**Exercise details**
How many lines in the entries below include the word "userSpaceOnUse"? Respond with the number only.

**Data provided**
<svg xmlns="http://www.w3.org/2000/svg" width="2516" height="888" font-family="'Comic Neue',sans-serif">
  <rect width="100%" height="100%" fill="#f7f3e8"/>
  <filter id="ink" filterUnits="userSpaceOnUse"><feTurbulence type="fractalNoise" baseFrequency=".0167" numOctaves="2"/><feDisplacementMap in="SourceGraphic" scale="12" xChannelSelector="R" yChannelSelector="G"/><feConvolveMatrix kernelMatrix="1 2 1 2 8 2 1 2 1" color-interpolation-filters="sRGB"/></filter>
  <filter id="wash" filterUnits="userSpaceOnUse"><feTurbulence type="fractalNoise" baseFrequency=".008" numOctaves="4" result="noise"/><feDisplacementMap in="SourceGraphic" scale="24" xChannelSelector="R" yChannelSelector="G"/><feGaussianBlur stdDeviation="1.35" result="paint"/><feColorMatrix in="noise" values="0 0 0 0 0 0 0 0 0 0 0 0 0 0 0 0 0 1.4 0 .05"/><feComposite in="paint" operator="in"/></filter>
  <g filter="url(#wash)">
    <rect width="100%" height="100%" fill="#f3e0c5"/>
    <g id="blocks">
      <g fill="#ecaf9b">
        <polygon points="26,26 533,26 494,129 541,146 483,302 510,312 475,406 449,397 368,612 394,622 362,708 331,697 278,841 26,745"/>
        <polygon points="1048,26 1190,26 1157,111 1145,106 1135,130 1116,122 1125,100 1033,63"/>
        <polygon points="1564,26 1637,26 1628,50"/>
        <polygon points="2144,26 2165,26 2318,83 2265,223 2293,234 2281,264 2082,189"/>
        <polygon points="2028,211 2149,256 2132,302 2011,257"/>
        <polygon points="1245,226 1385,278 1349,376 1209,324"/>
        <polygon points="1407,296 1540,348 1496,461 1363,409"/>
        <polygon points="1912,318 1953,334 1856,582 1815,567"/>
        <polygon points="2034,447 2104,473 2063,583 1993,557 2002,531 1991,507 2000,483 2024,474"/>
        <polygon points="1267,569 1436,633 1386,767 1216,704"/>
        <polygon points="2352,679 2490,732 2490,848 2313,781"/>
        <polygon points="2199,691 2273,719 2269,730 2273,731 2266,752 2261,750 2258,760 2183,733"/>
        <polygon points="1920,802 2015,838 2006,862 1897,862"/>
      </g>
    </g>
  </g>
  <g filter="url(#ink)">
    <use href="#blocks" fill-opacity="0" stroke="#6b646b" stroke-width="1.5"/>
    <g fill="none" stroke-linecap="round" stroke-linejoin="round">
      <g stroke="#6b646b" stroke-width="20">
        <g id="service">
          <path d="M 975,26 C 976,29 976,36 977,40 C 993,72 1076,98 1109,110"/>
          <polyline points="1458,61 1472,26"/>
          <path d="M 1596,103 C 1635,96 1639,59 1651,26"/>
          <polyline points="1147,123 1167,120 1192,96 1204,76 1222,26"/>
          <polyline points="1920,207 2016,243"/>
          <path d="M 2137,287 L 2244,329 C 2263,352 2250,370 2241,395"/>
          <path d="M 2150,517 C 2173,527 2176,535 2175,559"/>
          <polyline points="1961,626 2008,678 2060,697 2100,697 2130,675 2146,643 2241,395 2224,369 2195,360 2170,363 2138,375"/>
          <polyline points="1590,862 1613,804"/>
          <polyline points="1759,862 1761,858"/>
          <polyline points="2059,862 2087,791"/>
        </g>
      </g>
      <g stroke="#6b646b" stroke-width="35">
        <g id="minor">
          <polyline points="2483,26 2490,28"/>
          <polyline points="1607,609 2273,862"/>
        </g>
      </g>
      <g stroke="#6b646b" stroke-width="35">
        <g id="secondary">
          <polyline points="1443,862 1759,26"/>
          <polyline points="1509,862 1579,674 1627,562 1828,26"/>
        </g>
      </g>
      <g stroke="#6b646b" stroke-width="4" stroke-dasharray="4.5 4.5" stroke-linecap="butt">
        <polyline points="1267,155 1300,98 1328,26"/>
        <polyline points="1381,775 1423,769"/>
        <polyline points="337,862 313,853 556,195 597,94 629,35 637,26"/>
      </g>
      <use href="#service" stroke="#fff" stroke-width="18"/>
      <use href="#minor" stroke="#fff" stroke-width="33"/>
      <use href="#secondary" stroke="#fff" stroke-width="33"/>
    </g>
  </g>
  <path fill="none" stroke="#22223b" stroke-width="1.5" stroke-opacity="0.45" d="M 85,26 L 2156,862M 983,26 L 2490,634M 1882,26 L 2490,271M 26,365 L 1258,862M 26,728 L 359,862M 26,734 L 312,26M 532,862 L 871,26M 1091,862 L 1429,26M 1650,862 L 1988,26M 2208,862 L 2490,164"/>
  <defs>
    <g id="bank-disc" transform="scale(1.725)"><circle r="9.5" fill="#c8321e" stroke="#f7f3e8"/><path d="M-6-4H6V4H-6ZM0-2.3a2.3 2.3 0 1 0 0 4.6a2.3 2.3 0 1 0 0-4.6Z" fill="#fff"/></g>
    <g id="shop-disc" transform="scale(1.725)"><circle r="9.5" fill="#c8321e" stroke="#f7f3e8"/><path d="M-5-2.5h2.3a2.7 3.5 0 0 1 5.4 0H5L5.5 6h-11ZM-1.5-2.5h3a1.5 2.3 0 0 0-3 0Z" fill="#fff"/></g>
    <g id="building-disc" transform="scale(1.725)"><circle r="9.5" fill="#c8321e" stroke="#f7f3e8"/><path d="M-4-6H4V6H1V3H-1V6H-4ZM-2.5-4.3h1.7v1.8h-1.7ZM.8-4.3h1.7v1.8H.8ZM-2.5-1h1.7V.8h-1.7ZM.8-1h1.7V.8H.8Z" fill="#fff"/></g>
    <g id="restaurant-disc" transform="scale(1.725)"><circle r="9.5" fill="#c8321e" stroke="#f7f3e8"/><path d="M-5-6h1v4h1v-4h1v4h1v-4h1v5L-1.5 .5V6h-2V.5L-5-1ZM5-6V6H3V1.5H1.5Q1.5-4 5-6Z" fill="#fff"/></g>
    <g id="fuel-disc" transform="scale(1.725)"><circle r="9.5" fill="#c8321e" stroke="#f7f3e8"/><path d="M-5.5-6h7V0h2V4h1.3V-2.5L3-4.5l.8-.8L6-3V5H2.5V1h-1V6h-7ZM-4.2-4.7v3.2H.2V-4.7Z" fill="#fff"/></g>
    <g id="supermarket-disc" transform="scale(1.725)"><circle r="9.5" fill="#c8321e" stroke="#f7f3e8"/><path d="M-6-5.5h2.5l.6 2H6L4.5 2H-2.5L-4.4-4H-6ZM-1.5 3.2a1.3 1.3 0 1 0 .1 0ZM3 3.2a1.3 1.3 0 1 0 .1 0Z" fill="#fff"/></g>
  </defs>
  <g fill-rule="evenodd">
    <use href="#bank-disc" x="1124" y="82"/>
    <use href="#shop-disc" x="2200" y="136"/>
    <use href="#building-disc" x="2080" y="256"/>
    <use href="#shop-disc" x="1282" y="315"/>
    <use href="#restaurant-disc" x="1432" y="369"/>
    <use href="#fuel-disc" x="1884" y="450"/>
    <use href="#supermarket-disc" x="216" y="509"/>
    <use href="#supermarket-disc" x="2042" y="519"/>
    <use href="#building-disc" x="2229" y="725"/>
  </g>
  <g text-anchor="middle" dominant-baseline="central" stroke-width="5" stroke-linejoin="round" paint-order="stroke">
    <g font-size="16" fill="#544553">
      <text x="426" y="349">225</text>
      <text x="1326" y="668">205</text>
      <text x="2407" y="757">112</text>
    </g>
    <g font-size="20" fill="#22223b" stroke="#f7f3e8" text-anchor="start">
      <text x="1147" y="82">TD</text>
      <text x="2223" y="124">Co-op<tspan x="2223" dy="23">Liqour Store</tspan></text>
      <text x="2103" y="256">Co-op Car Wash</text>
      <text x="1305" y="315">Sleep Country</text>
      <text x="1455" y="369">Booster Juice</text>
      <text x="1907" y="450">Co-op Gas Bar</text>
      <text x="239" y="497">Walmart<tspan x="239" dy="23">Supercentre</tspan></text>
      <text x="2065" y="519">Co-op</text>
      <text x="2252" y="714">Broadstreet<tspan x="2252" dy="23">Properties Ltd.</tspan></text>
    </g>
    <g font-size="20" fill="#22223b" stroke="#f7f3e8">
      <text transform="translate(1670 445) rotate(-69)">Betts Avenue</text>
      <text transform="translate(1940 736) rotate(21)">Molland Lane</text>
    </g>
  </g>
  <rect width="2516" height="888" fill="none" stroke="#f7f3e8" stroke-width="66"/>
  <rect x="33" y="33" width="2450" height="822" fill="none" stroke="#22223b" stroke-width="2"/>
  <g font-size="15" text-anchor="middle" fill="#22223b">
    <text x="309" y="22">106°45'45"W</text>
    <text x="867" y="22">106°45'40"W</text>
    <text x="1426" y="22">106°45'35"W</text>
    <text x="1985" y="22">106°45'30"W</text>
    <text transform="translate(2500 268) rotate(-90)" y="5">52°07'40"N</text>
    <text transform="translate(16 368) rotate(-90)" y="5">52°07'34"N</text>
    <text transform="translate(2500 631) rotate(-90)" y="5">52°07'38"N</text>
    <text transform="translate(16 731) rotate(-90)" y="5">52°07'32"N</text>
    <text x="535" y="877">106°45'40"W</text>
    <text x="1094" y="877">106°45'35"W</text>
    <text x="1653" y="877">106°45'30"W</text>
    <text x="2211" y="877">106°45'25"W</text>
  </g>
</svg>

**Finished exercise**
2